Supplied text:

This chapter contains a description of tax provisions applied to agriculture in 2019, unless otherwise specified. They include taxes on income and profit, property, good and services, environmental taxes, and tax incentives for R&D and innovation.
Taxation in Agriculture
Chapter 26. Lithuania
Abstract
26.1. Overview
Lithuania’s tax system comprises of direct taxes (e.g. income tax, personal income tax, immovable property tax, land tax, pollution tax) and indirect taxes (e.g. value added tax and excise duties).
According to the 2016 Farm Structure Survey over the period 2010 to 2016 the number of farms with more than one hectare reduced by 25% in Lithuania from 199 900 to 150 300. Enlargement of farms and the retiring of working-age farmers from agricultural activities are factors behind this trend.
Over the period the scale of medium-sized farms increased from 13.8 hectares to 19.5 hectares of utilised agricultural area (UAA) but the most rapid growth was observed in the number of large farms. Numbers of farms of more than 100 hectares of UAA increased by 38%.
As noted above the number of small farms with an area of 1 to 1.9 ha shrunk by 31% and those with an area from 2 to 9.9 hectares by 32%. The decline in the number of farms could be assessed positively, if not for its contribution to negative demographic changes. Lithuania, in comparison to other EU Member States, has the highest decline in population numbers and over the last ten years the population has dropped by 16%. Declining population is due to both internal and international migration. Rural regions, which according to 2017 data were inhabited just by 40% of the population, are depopulating most rapidly.
Agricultural operators are subject to more favourable conditions of taxation, as compared to other sectors. Historically, agriculture is one of the most significant economic sectors in Lithuania. To promote the sustainable development of regions, agriculture is encouraged by tax measures including by granting preferential fiscal treatment to both legal and natural persons in the form of personal income tax, profit tax, excise duties, immovable property tax, land tax, etc.
Before 2009, farmers who met certain criteria did not pay personal income tax, and companies were relieved of profit tax. There was also a reduced 5% rate of VAT applicable to agricultural and food products, and services. Furthermore, residents in possession of small and medium-sized agricultural holdings were not included in the state social and compulsory health insurance system. Following a tax reform which came into force in 2009 these exemptions were removed. However, residents and companies engaged in agricultural activities are still subject to preferential fiscal treatment.
Significant tax reforms were implemented in 2017 aimed at harmonising fiscal treatments of individual economic sectors. The state social insurance and pension reform was implemented in 2018 and came into force in 2019.
26.2. Income taxation
In 2019 personal employment related income is taxed at a rate of 20% with social security contributions from income 19.5%, and the tax rates for pension social insurance range from 1.8% to 3% (employee’s choice).
Income received by farmers is not taxed, if the farmer is not obligated to register during the taxable period and is not a registered payer of VAT. Persons supplying goods and services exceeding EUR 45 000 are obliged to the registered for VAT purposes.

Material supplied:
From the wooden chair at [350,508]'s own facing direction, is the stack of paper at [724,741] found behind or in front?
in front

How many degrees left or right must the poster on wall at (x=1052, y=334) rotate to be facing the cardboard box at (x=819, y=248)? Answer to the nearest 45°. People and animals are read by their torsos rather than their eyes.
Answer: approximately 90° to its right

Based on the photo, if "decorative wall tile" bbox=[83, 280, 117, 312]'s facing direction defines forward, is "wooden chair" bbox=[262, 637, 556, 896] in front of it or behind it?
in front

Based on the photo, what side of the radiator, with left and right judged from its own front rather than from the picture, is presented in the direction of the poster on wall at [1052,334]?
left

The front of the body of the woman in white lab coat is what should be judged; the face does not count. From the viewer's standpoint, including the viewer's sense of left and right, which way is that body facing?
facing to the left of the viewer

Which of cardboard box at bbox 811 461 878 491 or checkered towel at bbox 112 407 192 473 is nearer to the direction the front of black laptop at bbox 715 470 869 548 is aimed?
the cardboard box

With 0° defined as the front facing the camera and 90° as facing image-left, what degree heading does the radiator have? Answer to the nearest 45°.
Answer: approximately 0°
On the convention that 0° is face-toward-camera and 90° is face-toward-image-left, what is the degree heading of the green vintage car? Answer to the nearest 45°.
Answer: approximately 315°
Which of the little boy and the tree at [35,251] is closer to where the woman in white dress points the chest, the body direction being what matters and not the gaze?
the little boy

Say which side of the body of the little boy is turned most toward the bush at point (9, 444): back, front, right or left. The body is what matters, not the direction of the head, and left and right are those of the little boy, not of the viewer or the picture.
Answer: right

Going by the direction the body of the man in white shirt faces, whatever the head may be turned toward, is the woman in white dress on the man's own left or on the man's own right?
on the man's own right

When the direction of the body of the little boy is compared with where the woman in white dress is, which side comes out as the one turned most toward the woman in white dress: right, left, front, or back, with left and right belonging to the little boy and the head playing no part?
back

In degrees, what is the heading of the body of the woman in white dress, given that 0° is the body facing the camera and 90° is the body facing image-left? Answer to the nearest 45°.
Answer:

Exercise aim: Reproduce the part of the Lithuania taxation chapter that begins at "As noted above" and stops after "depopulating most rapidly.". The listing is not needed for this work.

Output for this task:
As noted above the number of small farms with an area of 1 to 1.9 ha shrunk by 31% and those with an area from 2 to 9.9 hectares by 32%. The decline in the number of farms could be assessed positively, if not for its contribution to negative demographic changes. Lithuania, in comparison to other EU Member States, has the highest decline in population numbers and over the last ten years the population has dropped by 16%. Declining population is due to both internal and international migration. Rural regions, which according to 2017 data were inhabited just by 40% of the population, are depopulating most rapidly.